The language the boatmen speak is full of smooth melodies. In the early morning before I am fully awake, I hear the men singing as they pass the door of my cabin—what a sound to wake up to—and the water slapping outside my tiny window. Later, the men call to each other from stern to prow, from one vessel to another, and I listen. My Lady and I both scrabble for words; we are equal in this. We listen hard, we soak it up and attempt to imitate the men. We learn a few new words every day:
shey
—tea;
ahowah
—coffee, which is similar to but slightly different from
aywa
—yes: words breathed in and sent flying from the back of the throat, and we mouth them to each other, correcting each other’s accent, emphasis, matching these words eagerly to Mr. Omar Abu Halaweh’s English.
Es salaam ahlaykum. Shukran. Insha allah. Alhamdulillah.

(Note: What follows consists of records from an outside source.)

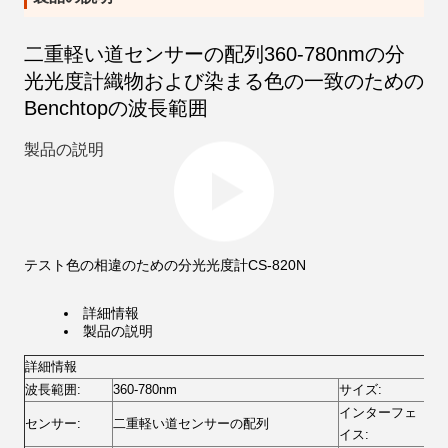
二重軽い道センサーの配列360-780nmの分
光光度計織物および染まる色の一致のための
Benchtopの波長範囲
製品の説明
テスト色の相違のための分光光度計CS-820N
詳細情報
製品の説明
詳細情報
波長範囲:
360-780nm
サイズ:
43
インターフェ
センサー:
二重軽い道センサーの配列
US
イス: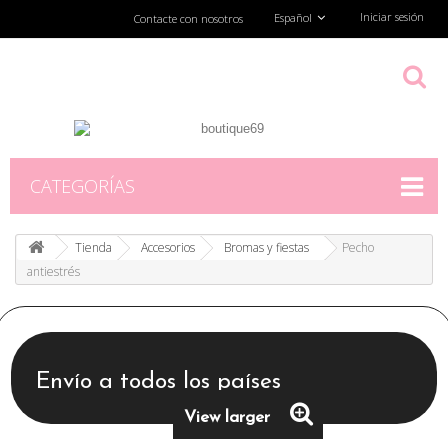
Iniciar sesión
Español
Contacte con nosotros
CATEGORÍAS
Tienda
Accesorios
Bromas y fiestas
Pecho
antiestrés
Envío a todos los países
View larger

When we are sitting together one afternoon, watching the Nile—my domestic duties on the boat have been lightened considerably by the presence of our dragoman and I feel a kind of freedom that is new and startling—I ask him to teach me the alphabet. “Oh, but Miss Naldrett,” he says mildly, “I cannot read or write.” I try not to show my surprise, reminding myself that many men in similar positions to his at home in England would not be able to read and write either, and that I am lucky to have these skills, passed on to me, like books themselves, by my Lady.
And so we continue together, exchanging words like glances. Life has become one enormous vocabulary lesson. I am pleased and exhausted by it.
I AM NOT ACCUSTOMED TO WORKING SO CLOSELY WITH A MAN.
Washing, cooking, cleaning, attending to my Lady: I am not accustomed to a man having skills so close to my own. It should have been a large adjustment, one set of difficulties, how to cope here in Egypt, replaced by another, no longer having my Lady to myself. He pays no heed to any notion of men’s work, women’s work; for him a task is a task, to be completed. It occurs to me that, if I chose to, I could sit back and have him attend me as well as my Lady, but that is not in my nature. Instead, to my surprise, I find I enjoy the companionship. I instruct Mr. Abu Halaweh in the ways of our household as Mr. Abu Halaweh instructs me in the ways of Eygpt. I will always be my mistress’s maid, there will always be things I can do that Mr. Abu Halaweh cannot, but here in Egypt, on a boat on the Nile, we could not get by without him at our side. Our time in Alexandria and Cairo made this clear to us both: without Mr. Abu Halaweh, we would not survive. We would starve to death, or die of loneliness, whichever calamity overtook us first.